First-principles calculations for transition phase, mechanical and thermodynamic properties of ZnS under extreme condition

Abstract

The structural and mechanical properties of ZnS in both B3 and B1 phases have been investigated by the generalized gradient approximation (GGA) within the plane-wave pseudopotential density functional theory (DFT). The obtained lattice parameters and bulk modulus of ZnS for both B3 and B1 structures are well in line with the available theoretical and experimental results. Using the enthalpy–pressure data, we have predicted that the phase transition pressure of ZnS from B3 to B1 is 17.26 GPa, which is in good agreement with previous experimental values. The hydrostatic pressure-dependent elastic properties of the two structures, such as bulk modulus, shear modulus and Young’s modulus, are discussed. Then, the mechanical characteristics of ZnS, including ductile/brittle behavior and elastic anisotropy of the two cubic single-crystal structures, are investigated in details.

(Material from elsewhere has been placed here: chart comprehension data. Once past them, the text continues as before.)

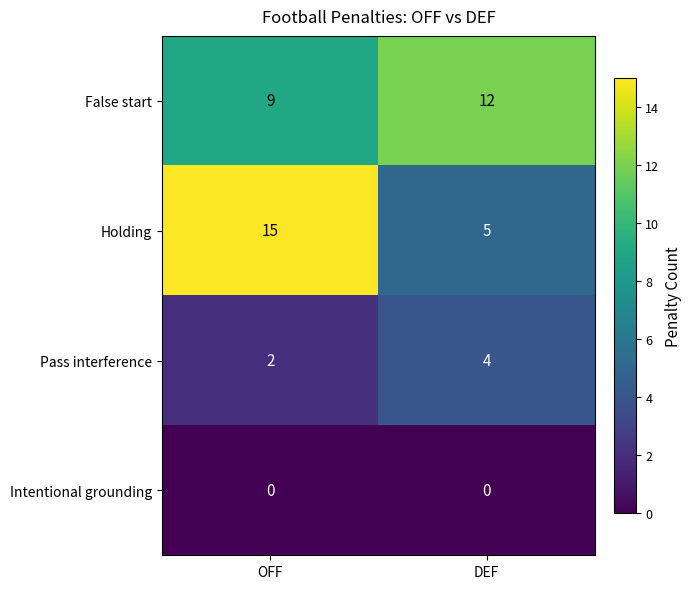

Which series has the widest spread of values?

Holding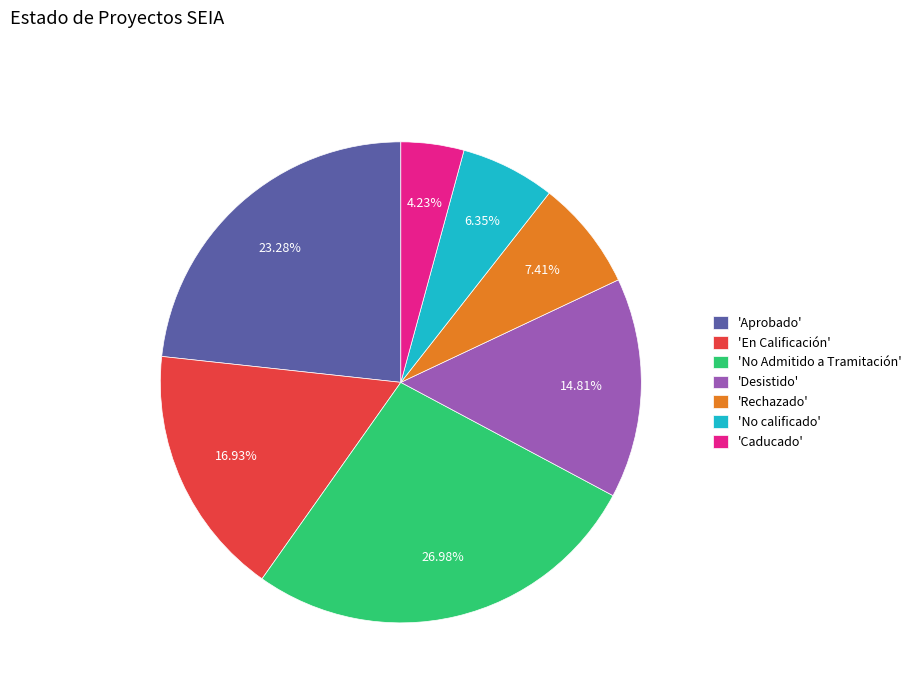

Rank the categories by value from highest to lowest.

'No Admitido a Tramitación', 'Aprobado', 'En Calificación', 'Desistido', 'Rechazado', 'No calificado', 'Caducado'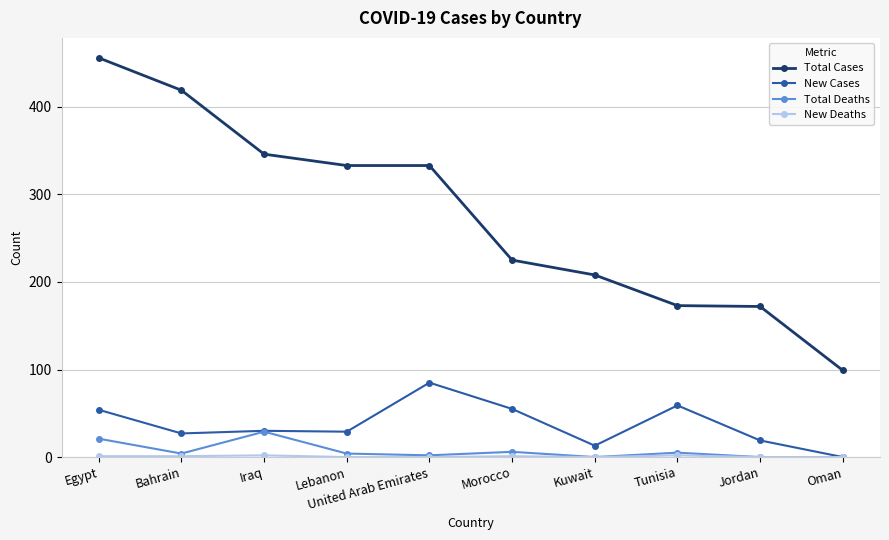

Which series has the largest total across all categories?

Total Cases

Furthermore, the thermodynamic properties of ZnS under extreme condition are explored by quasi-harmonic Debye modeling. The calculated results show that the ductility and elastic anisotropy increase with pressure clearly except the ductility of B1. Besides, the temperature and pressure dependencies of the heat capacity and the Debye temperature are obtained and analyzed in the wide ranges.